Assembly Speaker John A. Pérez crafted the legislation, Assembly Bill 1585, to help ease the transition in the wake of last year's decision to dissolve local redevelopment agencies in capturing funding for state coffers.
AB 1585 was approved by the Assembly, 56-7, receiving two more votes than the supermajority required for passage as an urgency measure.
Five Republicans bucked their GOP colleagues to vote yes: Cameron Smyth of Santa Clarita, Nathan Fletcher of San Diego, Katcho Achadjian of San Luis Obispo, Jeff Miller of Corona, and Kevin Jeffries of Lake Elsinore.
Perez's bill would take effect immediately if passed by the Senate and signed by Gov. Jerry Brown.
A key element of AB 1585 would transfer balances in redevelopment low- and moderate-income housing funds to local housing agencies to be spent for affordable housing.
The bill provides an incentive for local government to allocate the housing funds relatively quickly: 80 percent of the money must be committed within two years and spent within four years.

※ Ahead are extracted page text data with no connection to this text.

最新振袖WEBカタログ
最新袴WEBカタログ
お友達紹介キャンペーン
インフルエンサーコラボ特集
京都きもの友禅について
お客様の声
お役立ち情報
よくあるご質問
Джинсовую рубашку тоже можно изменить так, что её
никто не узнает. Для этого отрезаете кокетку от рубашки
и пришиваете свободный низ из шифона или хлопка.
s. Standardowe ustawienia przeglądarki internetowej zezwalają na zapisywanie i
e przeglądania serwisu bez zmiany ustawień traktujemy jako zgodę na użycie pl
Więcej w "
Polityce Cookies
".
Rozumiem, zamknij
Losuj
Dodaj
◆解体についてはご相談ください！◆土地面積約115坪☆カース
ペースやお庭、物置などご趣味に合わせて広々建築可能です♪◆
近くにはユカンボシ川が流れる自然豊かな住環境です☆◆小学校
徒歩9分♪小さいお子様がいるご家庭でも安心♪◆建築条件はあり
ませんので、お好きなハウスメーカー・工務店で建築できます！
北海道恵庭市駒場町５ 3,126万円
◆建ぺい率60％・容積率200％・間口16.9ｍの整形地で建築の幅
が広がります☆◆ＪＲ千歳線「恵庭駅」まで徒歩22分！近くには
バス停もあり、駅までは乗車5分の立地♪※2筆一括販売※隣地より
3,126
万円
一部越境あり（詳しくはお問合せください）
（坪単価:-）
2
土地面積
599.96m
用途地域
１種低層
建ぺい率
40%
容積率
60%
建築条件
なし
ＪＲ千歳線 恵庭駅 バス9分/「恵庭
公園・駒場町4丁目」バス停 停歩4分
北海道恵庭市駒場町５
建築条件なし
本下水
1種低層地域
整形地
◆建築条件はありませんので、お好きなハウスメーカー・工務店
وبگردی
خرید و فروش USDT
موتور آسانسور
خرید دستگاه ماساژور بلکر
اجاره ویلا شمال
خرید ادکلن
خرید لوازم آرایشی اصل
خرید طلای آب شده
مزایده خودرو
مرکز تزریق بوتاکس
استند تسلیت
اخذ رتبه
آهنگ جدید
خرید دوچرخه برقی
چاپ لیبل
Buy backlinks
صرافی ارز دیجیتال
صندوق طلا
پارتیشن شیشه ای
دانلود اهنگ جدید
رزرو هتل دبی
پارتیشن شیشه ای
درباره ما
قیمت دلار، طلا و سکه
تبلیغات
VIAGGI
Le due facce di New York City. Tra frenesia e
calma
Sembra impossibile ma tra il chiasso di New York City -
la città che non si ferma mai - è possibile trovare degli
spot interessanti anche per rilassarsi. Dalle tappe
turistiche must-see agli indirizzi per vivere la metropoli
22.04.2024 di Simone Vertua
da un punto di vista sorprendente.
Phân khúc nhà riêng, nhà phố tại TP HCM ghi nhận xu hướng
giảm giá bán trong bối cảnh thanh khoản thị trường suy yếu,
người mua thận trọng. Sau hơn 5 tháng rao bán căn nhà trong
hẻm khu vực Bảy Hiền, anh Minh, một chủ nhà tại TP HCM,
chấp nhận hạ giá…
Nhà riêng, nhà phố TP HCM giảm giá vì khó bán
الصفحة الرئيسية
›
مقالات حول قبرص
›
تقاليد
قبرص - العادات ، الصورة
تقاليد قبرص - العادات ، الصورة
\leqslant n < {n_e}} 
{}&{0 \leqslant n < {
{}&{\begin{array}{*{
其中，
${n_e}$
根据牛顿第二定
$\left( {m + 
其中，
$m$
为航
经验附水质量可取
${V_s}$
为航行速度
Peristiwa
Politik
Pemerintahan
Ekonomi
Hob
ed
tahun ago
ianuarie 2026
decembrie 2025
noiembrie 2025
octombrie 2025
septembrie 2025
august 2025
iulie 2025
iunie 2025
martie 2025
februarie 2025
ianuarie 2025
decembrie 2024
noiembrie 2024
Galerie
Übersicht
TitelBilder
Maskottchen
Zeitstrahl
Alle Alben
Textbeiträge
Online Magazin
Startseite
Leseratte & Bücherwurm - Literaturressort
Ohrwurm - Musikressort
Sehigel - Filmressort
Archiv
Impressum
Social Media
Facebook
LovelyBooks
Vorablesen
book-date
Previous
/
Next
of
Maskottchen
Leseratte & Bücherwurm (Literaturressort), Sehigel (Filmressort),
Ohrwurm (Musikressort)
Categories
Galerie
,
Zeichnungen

Funds that remain uncommitted after four years must be transferred to the state Department of Housing and Community Development for use on low-income housing programs in the county from which they came.
Absent AB 1585 - or similar legislation -- the $1.4 billion would be spent on other local government services as redevelopment agencies dissolve, according to a legislative analysis of the bill.
Pérez's measure now goes to the Senate.
* Corrected at 5:10 p.m. to show that five Republicans voted yes, not four. The fifth was Kevin Jeffries of Lake Elsinore.